Çalışmalar, dış gebelik riskinin, transfer olan embriyoların sayısından etkilendiğini göstermektedir.Tüp bebek tedavisi gören kadınlar için dış gebelik riskinin artmasına katkıda bulunan faktörler:
-
- Bir seferde birden fazla embriyo transferi,
- En kaliteli olmayan embriyoların aktarılması,
- Yüksek sayıda yumurta üretimine yol açan aşırı hormonal seviyelerin normal rahim kasılmalarını bozabileceği ve potansiyel olarak embriyonun fallop tüpe atmasına neden olduğu,
- Tüpbebek tedavisi gören 40 yaş ve üstü kadınların 25-29 yaşları olan kadınlara göre dış (dış) gebelik olasılığı daha yüksek olması,
- Yumurtalık rezervi azalmış kadınların, normal yumurtalık rezervi olan kadınlara göre dış gebelik geliştirme olasılığı daha fazla olması.

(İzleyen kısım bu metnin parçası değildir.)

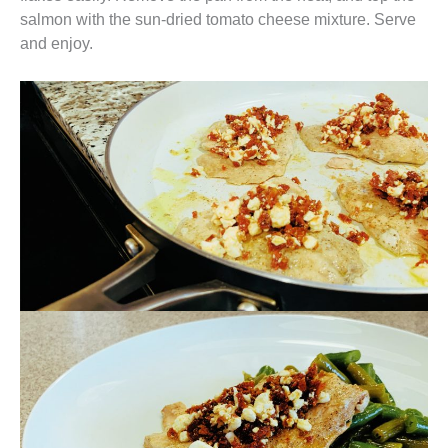
salmon with the sun-dried tomato cheese mixture. Serve
and enjoy.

Tüp bebek uygulamalarında genellikle belirtiler ortaya çıkmadan hCG seviyelerini ölçerek ve ultrasonografi ile dış gebelik teşhisi koyulur. Tüp bebek tedavisi sürecinde embriyo transferinden 12-14 gün sonra kan testi ile gebeliğin oluşup oluşmadığına bakılır. İlk gebelik testi tamamlanınca bir diğer test 48 saat sonra yeniden yapılır. İdeal olarak 48 saatlik bir süre boyunca olması gereken hCG artış oranıdır. HCG seviyeleri uygun bir şekilde yükselmiyorsa veya istenilen değerlerde değilse, hastalar dış gebelik için yüksek risk altında kabul edilir. Daha yakından izleme gerektirir. Ayrıca HCG seviyeleri istenen değerlere ulaştığında ise gebelik kesesinin rahim içinde görünmesi beklenir. Gebelik kesesine rastlanmadığında takip devam eder ve dış gebelik netleşince tedavi süreçlerine başvurulur. Bu tedavi genellikle cerrahi yöntemle gerçekleştirilir. Bazı kadınlarda dış gebelik kendiliğinden ya da reçete edilen ilaçların alınmasıyla da sonlanabilir.

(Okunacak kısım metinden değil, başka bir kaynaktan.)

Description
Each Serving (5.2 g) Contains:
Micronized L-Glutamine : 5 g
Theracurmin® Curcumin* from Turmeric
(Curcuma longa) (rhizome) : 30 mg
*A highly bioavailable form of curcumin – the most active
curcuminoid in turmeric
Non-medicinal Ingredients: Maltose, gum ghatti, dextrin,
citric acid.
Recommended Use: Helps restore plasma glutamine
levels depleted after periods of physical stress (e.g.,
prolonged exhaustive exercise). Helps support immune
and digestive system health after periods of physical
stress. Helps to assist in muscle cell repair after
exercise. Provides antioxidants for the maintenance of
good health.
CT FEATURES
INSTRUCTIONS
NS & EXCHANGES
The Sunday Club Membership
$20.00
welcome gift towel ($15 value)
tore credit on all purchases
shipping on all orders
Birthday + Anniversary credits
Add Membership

Erken tanı ve tedavi yöntemleriyle hastanın erken dönemde başvurması koşuluyla dış gebelik henüz iç kanamaya yol açmadan tanınmakta ve tedavi edilebilmektedir. Erken tanınan dış gebelikte fallop tüpünün tümünün alınması yerine korunması da mümkün olabilmektedir.

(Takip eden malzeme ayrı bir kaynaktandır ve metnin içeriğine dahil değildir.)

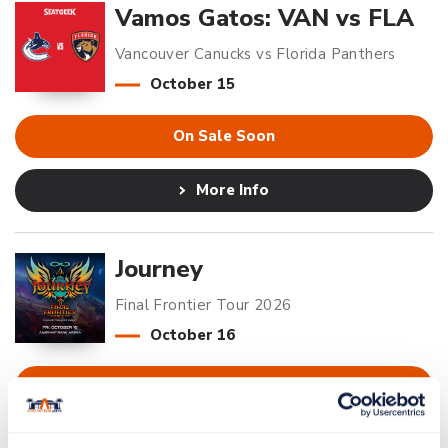
Vamos Gatos: VAN vs FLA
Vancouver Canucks vs Florida Panthers
October
15
On Sale Soon
More Info
Journey
Final Frontier Tour 2026
October
16
Buy Tickets
More Info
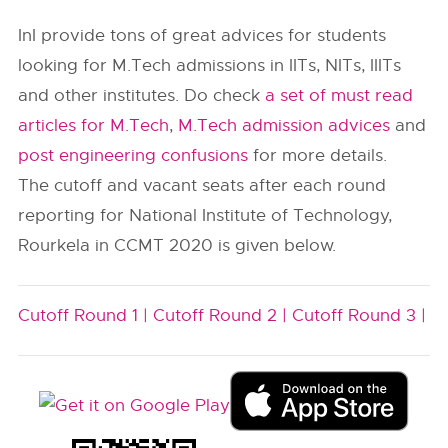
InI provide tons of great advices for students
looking for M.Tech admissions in IITs, NITs, IIITs
and other institutes. Do check
a set of must read
articles for M.Tech
,
M.Tech admission advices
and
post engineering confusions
for more details.
The cutoff and vacant seats after each round
reporting for National Institute of Technology,
Rourkela in CCMT 2020 is given below.
Cutoff Round 1 |
Cutoff Round 2 |
Cutoff Round 3 |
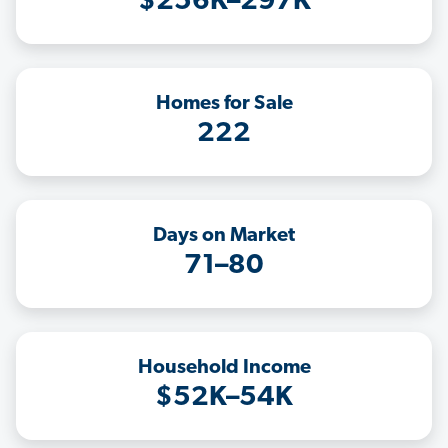
$256K–297K
Homes for Sale
222
Days on Market
71–80
Household Income
$52K–54K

Tüp bebek tedavisi sonrası dış gebelik yaşayan kadınların öncelikli olarak tedavi süreçlerinin tamamlanması gerekir. Tedavi sonrasında birkaç ay boyunca iyileşme sürecinden sonra tüp bebek tedavisinin yeniden uygulanması mümkündür. Bununla birlikte, dış gebelik riskini azaltmak için sadece yüksek kaliteli bir embriyo transfer edilebilir.